Schematic presentation of the hybrid procedure. The mesenteric membrane was briefly incised along the dashed line. The incision was closed to locate the bypass graft inside the membrane. ICA, ileocolic artery; JIA, jejunoileal artery; RCA, right colic artery; SMAA, superior mesenteric artery aneurysm; SVG, saphenous vein graft.
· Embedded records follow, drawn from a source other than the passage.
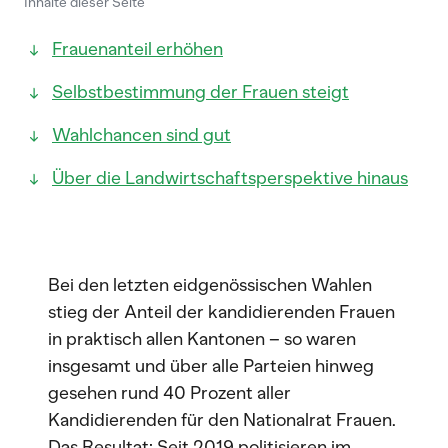
Inhalte dieser Seite
Frauenanteil erhöhen
Selbstbestimmung der Frauen steigt
Wahlchancen sind gut
Über die Landwirtschaftsperspektive hinaus
Bei den letzten eidgenössischen Wahlen
stieg der Anteil der kandidierenden Frauen
in praktisch allen Kantonen – so waren
insgesamt und über alle Parteien hinweg
gesehen rund 40 Prozent aller
Kandidierenden für den Nationalrat Frauen.
Das Resultat: Seit 2019 politisieren im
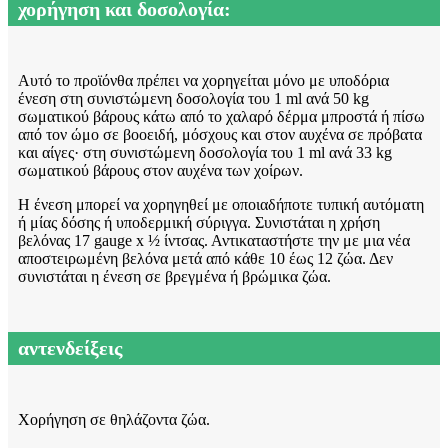
χορήγηση και δοσολογία:
Αυτό το προϊόν
θα πρέπει να χορηγείται μόνο με υποδόρια
ένεση στη συνιστώμενη δοσολογία του 1 ml ανά 50 kg
σωματικού βάρους κάτω από το χαλαρό δέρμα μπροστά ή πίσω
από τον ώμο σε βοοειδή, μόσχους και στον αυχένα σε πρόβατα
και αίγες· στη συνιστώμενη δοσολογία του 1 ml ανά 33 kg
σωματικού βάρους στον αυχένα των χοίρων.
Η ένεση μπορεί να χορηγηθεί με οποιαδήποτε τυπική αυτόματη
ή μίας δόσης ή υποδερμική σύριγγα. Συνιστάται η χρήση
βελόνας 17 gauge x ½ ίντσας. Αντικαταστήστε την με μια νέα
αποστειρωμένη βελόνα μετά από κάθε 10 έως 12 ζώα. Δεν
συνιστάται η ένεση σε βρεγμένα ή βρώμικα ζώα.
αντενδείξεις
Χορήγηση σε θηλάζοντα ζώα.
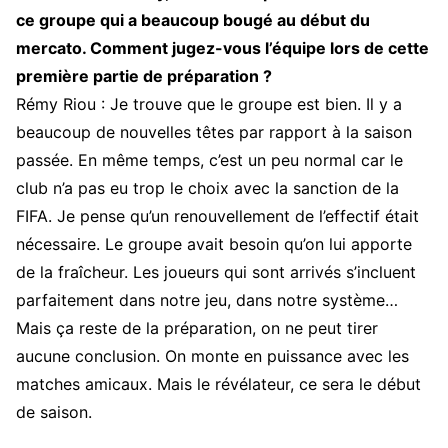
ce groupe qui a beaucoup bougé au début du
mercato. Comment jugez-vous l’équipe lors de cette
première partie de préparation ?
Rémy Riou : Je trouve que le groupe est bien. Il y a
beaucoup de nouvelles têtes par rapport à la saison
passée. En même temps, c’est un peu normal car le
club n’a pas eu trop le choix avec la sanction de la
FIFA. Je pense qu’un renouvellement de l’effectif était
nécessaire. Le groupe avait besoin qu’on lui apporte
de la fraîcheur. Les joueurs qui sont arrivés s’incluent
parfaitement dans notre jeu, dans notre système…
Mais ça reste de la préparation, on ne peut tirer
aucune conclusion. On monte en puissance avec les
matches amicaux. Mais le révélateur, ce sera le début
de saison.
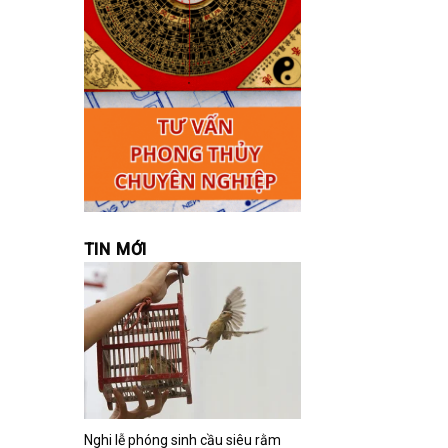
TIN MỚI
Nghi lễ phóng sinh cầu siêu rằm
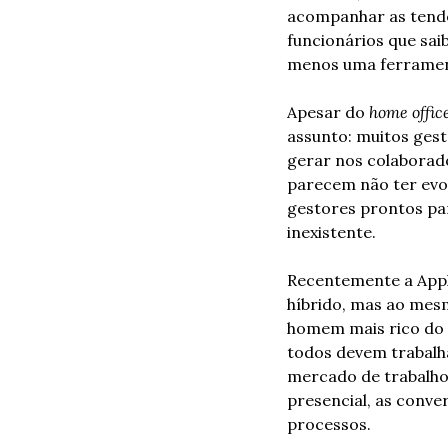
acompanhar as tendê
funcionários que sa
menos uma ferrament
Apesar do 
home offic
assunto: muitos gest
gerar nos colaborado
parecem não ter evol
gestores prontos par
inexistente.
Recentemente a Appl
híbrido, mas ao mesm
homem mais rico do 
todos devem trabalh
mercado de trabalho
presencial, as conve
processos. 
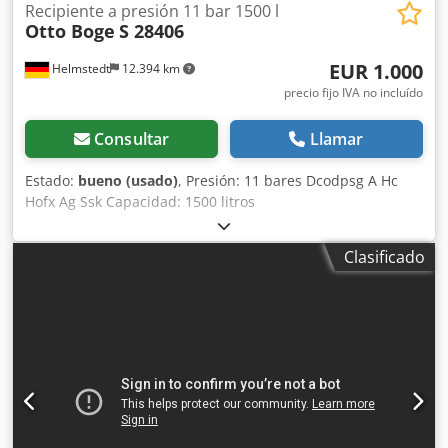
Recipiente a presión 11 bar 1500 l
Otto Boge
S 28406
EUR 1.000
Helmstedt
12.394 km
precio fijo IVA no incluído
Consultar
Llamar
Estado:
bueno (usado)
, Presión: 11 bares Dcodpsg A Hc
Hofx Ag Ssk Capacidad: 1500 litros
Clasificado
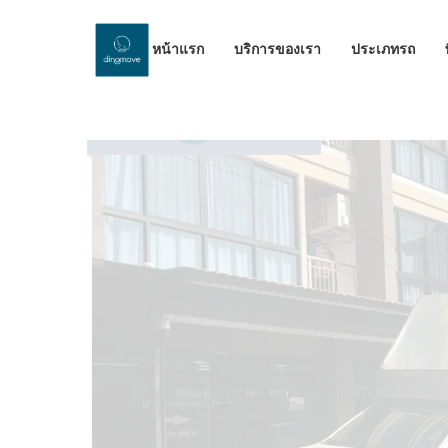
หน้าแรก
บริการของเรา
ประเภทรถ
by Dinomove
17/12/2023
Postoperatively, complete resolution of the symptoms was achieved. On postoperative day 1, the functionality of the stent graft and bypass graft was verified by CECT (Fig 4) before initiating oral intake. Dual antiplatelet therapy consisting of clopidogrel and aspirin was introduced. The patient recovered uneventfully and was discharged on postoperative day 10.

Fig 4.

Fig 4

Contrast-enhanced computed tomography (CECT) confirmed the complete exclusion of the aneurysm and the patency of the stent graft and bypass graft (blue).

Discussion

SMAAs are rare diseases, but they are identified more frequently detected owing to the advancements in diagnostic imaging technologies.1 The silent aneurysms can be managed effectively by vigilant monitoring and timely intervention when deemed necessary.3,7 However, symptomatic visceral artery aneurysms are crucial conditions that demand swift intervention, because their rupture is closely tied to a notable mortality risk. Open surgical procedures for SMAAs include aneurysm resection coupled with revascularization if required.6 The surgical exposure of the proximal portion of the SMA posed a challenge, carrying an elevated risk of intraoperative aneurysm rupture and potential injury to adjacent organs, including the pancreas, duodenum, and abdominal nerve plexus.8 Although a guideline recommends an endovascular-first approach, the straightforward implantation of stent grafts in this case would have resulted in unacceptable compromise to the right and ileocolic arterial blood flow.4 Our hybrid strategy was successful in excluding the aneurysm by endovascular procedures while preventing injuries to the adjacent organs and ensuring adequate perfusion through surgical revascularization. Furthermore, retrograde open insertion of the SMA stent grafting facilitated more precise device deployment than the transfemoral approach.9 The use of autologous vein grafts instead of prosthetic conduits might avoid the issues of bacterial infection and size mismatch.10 When determining the specifics of the bypass surgery, including anastomotic sites and the selection of a branch for arterial flow restoration, careful consideration tailored to the individual case is crucial.11,12

Assessing mesenteric perfusion is crucial. There are limited intraoperative tools available for making decisions regarding intestinal viability. Colorectal surgeons rely on manual examination and visual observation to identify signs such as peristalsis and mesenteric pulsation. Pulse oximetry, visible light spectrophotometry, Doppler ultrasound examination, laser fluorescence angiography, and laser Doppler flowmetry represent the established methodologies for clinically assessing intestinal viability during surgery.13 CT angiography is required to assess postoperative intestinal perfusion. When considering a second-look surgical procedure, a laparoscopic approach may be useful.14 Further investigation is needed to investigate the potential benefits of combining different modalities for intraoperative and postoperative evaluation of intestinal viability.

Conclusions

We have reported successful treatment of symptomatic SMAAs with a hybrid therapy comprising endovascular stent grafting and bypass grafting. As previously documented in the literature, this is the first report of its kind. While treatment decisions should be based on individual and case-specific considerations, this combination appears promising for mitigating the surgical invasiveness and associated morbidities observed in patients with symptomatic SMAAs.

Disclosures

None.

Footnotes

The editors and reviewers of this article have no relevant financial relationships to disclose per the Journal policy that requires reviewers to decline review of any manuscript for which they may have a conflict of interest.